Location of proton beam facilities announced
The NHS will invest up to £250 million in the new facilities, which will benefit around 1,500 patients a year.
Based at The Christie NHS Foundation Trust Hospital in Manchester and University College London Hospitals NHS Foundation Trust, they will reach full capacity by 2017.
Proton beam therapy, a type of radiotherapy, uses a precision high-energy beam of particles to destroy cancer cells.
The treatment is particularly suitable for complex childhood cancers, increasing success rates and reducing side-effects.
It is already available on the NHS for suitable patients, but involves travel abroad.
Until the new facilities are built, the NHS will continue to fund patients in need of proton beam therapy to go either to Switzerland or the USA for treatment.

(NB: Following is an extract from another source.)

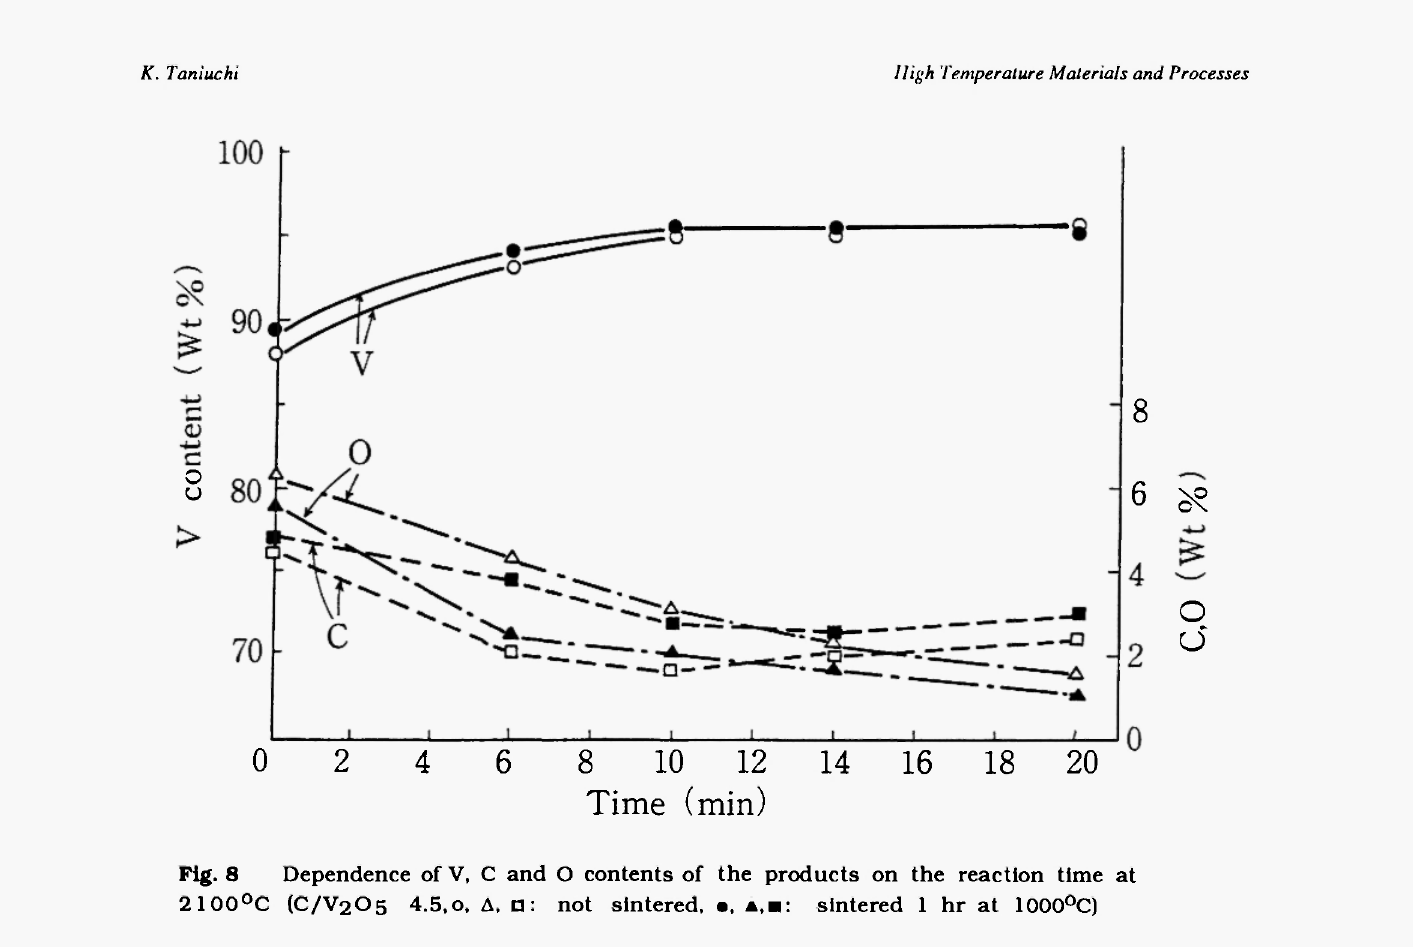
Fig. 8 Dependence of V, C and Ο contents of the products on the reaction time at 2 1 0 0 °C 4.5,o, Δ, a: not sintered, ·.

According to the Department of Health, by 2014/15 the NHS will be spending £30 million per year sending up to 400 patients overseas.
"Developing a national proton beam therapy service is vital to ensuring our cancer facilities are world class. We have always said that it is patient outcomes which matter, and to get the best for patients we must always be looking to push the boundaries," said Lansley.

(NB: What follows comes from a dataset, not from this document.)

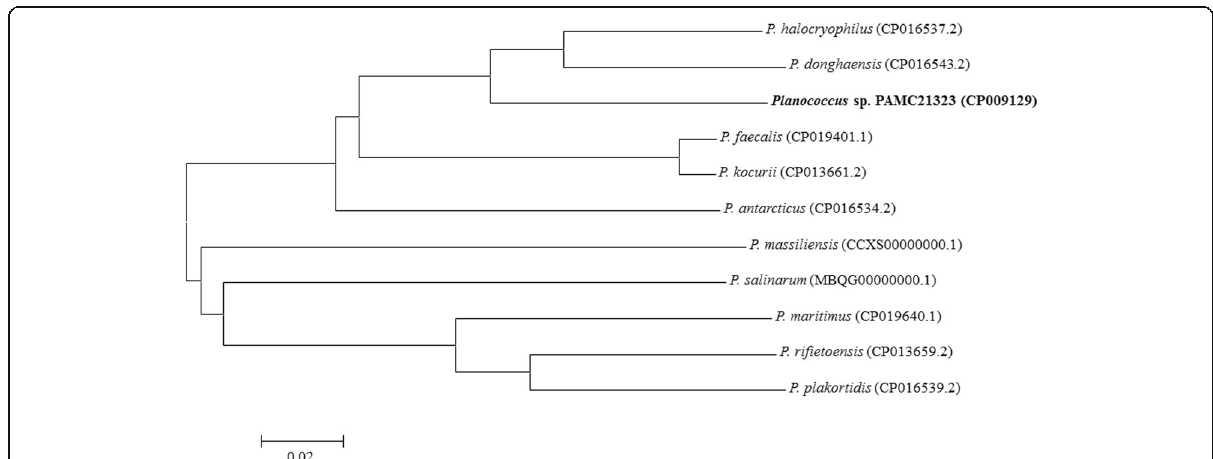
Fig. 2 The relationship of the genome sequences of Planococcus type strains and PAMC21323 based on the average nucleotide identity values. The bar reflects normalized pairwise genomic distance between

Cancer Research UK's chief clinician, Professor Peter Johnson, warmly welcomed the news.
"Proton beam therapy has important benefits over conventional radiotherapy for patients with several types of cancer, such as brain tumours in children. This announcement will mean that patients can access the best treatments for them without having to travel abroad, and that the UK is able to offer the most up to date treatments," he said
Professor Johnson pointed to the charity's campaign for renewed focus on UK radiotherapy services.
"We want to see improvements to radiotherapy services across the UK, to match the best in the world, and ensure no-one misses out on cutting-edge treatment.
"Today's announcement shows that progress is being made towards achieving that goal."